Directions: Look through the data below and return each line where "stolpar" appears.
=== Section Start ===
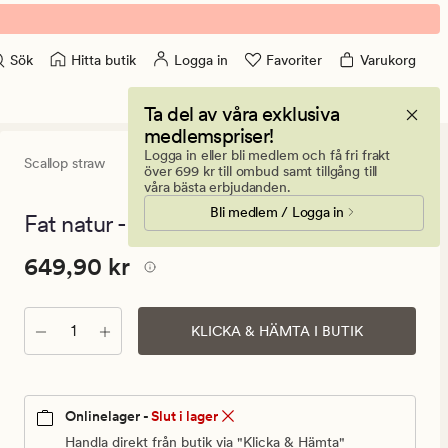
Hitta butik
Logga in
Favoriter
Varukorg
Sök
Ta del av våra exklusiva
medlemspriser!
Logga in eller bli medlem och få fri frakt
Scallop straw
0
(0)
0
över 699 kr till ombud samt tillgång till
omdömen
våra bästa erbjudanden.
med
Bli medlem / Logga in
ett
Fat natur - 32x58x12 cm
genomsnitt
betyg
Pris
Pris
649,90 kr
649,90 kr
på
0
649,90
kr.
Antal
Ordinarie
KLICKA & HÄMTA I BUTIK
pris
649,90
kr
Onlinelager -
Slut i lager
Handla direkt från butik via "Klicka & Hämta"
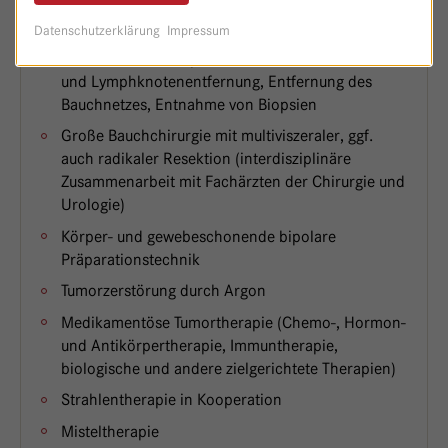
gezielten Entnahme von erkranktem Gewebe des
Gebärmutterhalses
Datenschutzerklärung
Impressum
Minimal-invasive Operationstechniken zur Tumor-
und Lymphknotenentfernung, Entfernung des
Bauchnetzes, Entnahme von Biopsien
Große Bauchchirurgie mit multiviszeraler, ggf.
auch radikaler Resektion (interdisziplinäre
Zusammenarbeit mit Fachärzten der Chirurgie und
Urologie)
Körper- und gewebeschonende bipolare
Präparationstechnik
Tumorzerstörung durch Argon
Medikamentöse Tumortherapie (Chemo-, Hormon-
und Antikörpertherapie, Immuntherapie,
biologische und andere zielgerichtete Therapien)
Strahlentherapie in Kooperation
Misteltherapie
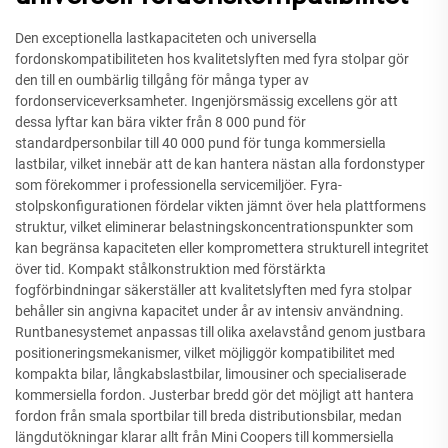
Den exceptionella lastkapaciteten och universella
fordonskompatibiliteten hos kvalitetslyften med fyra stolpar gör
den till en oumbärlig tillgång för många typer av
fordonserviceverksamheter. Ingenjörsmässig excellens gör att
dessa lyftar kan bära vikter från 8 000 pund för
standardpersonbilar till 40 000 pund för tunga kommersiella
lastbilar, vilket innebär att de kan hantera nästan alla fordonstyper
som förekommer i professionella servicemiljöer. Fyra-
stolpskonfigurationen fördelar vikten jämnt över hela plattformens
struktur, vilket eliminerar belastningskoncentrationspunkter som
kan begränsa kapaciteten eller kompromettera strukturell integritet
över tid. Kompakt stålkonstruktion med förstärkta
fogförbindningar säkerställer att kvalitetslyften med fyra stolpar
behåller sin angivna kapacitet under år av intensiv användning.
Runtbanesystemet anpassas till olika axelavstånd genom justbara
positioneringsmekanismer, vilket möjliggör kompatibilitet med
kompakta bilar, långkabslastbilar, limousiner och specialiserade
kommersiella fordon. Justerbar bredd gör det möjligt att hantera
fordon från smala sportbilar till breda distributionsbilar, medan
längdutökningar klarar allt från Mini Coopers till kommersiella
=== Section End ===
Solution to this task:
fordonskompatibiliteten hos kvalitetslyften med fyra stolpar gör
fogförbindningar säkerställer att kvalitetslyften med fyra stolpar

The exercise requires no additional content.